◆ **Task directions**
Keep images out and repeat all data exactly.

◆ **Source data**
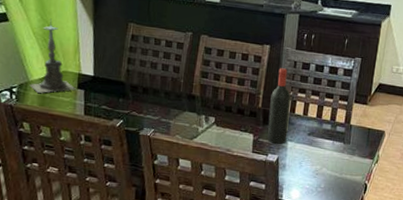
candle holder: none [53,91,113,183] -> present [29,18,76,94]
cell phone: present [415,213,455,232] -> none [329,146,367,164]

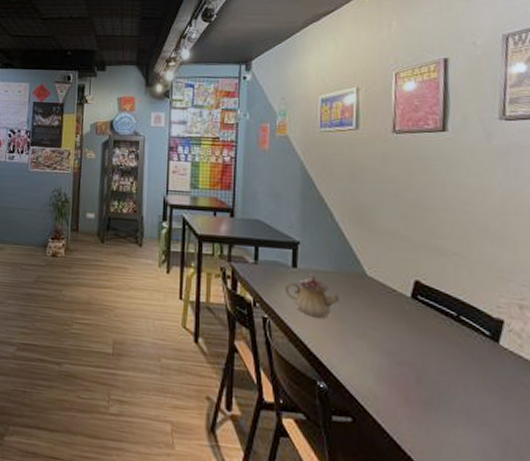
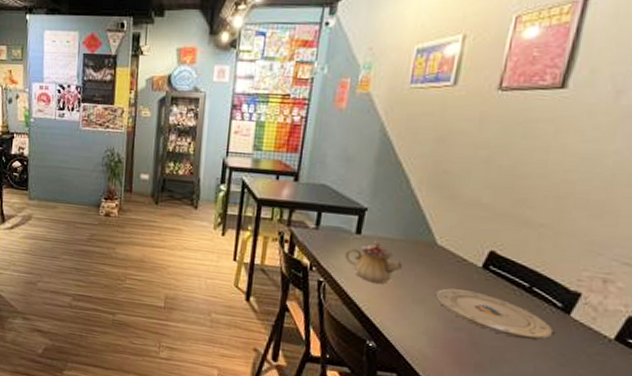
plate: none [375,320,489,372] -> present [436,288,555,341]

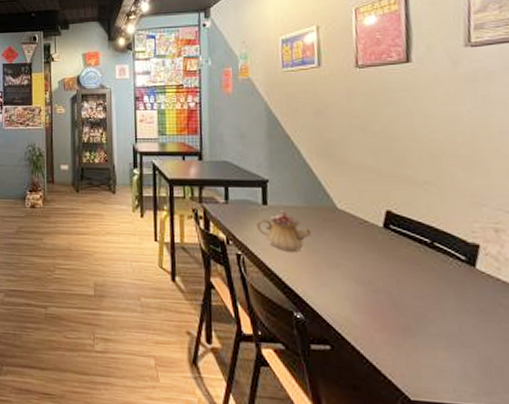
plate: present [436,288,555,341] -> none [349,251,467,297]

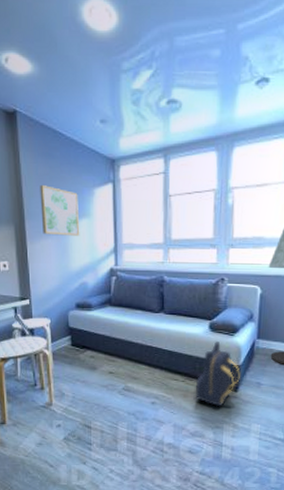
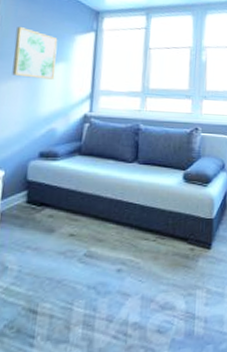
backpack: present [195,342,240,407] -> none [166,193,214,269]

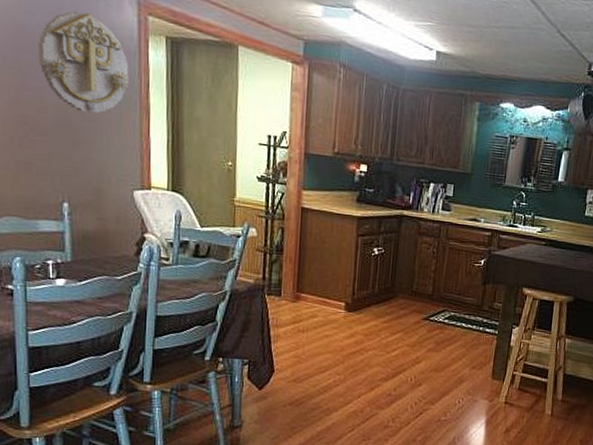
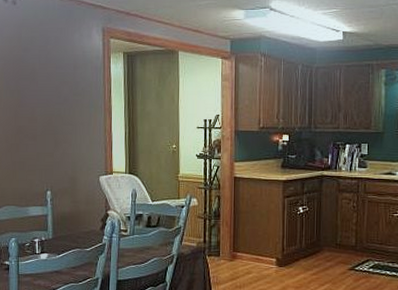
wall decoration: present [39,11,130,114] -> none [32,43,97,118]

◆ **Exercise answer**
candle holder: none [53,91,113,183] -> present [29,18,76,94]
cell phone: present [415,213,455,232] -> none [329,146,367,164]

plate: none [375,320,489,372] -> present [436,288,555,341]

plate: present [436,288,555,341] -> none [349,251,467,297]

backpack: present [195,342,240,407] -> none [166,193,214,269]

wall decoration: present [39,11,130,114] -> none [32,43,97,118]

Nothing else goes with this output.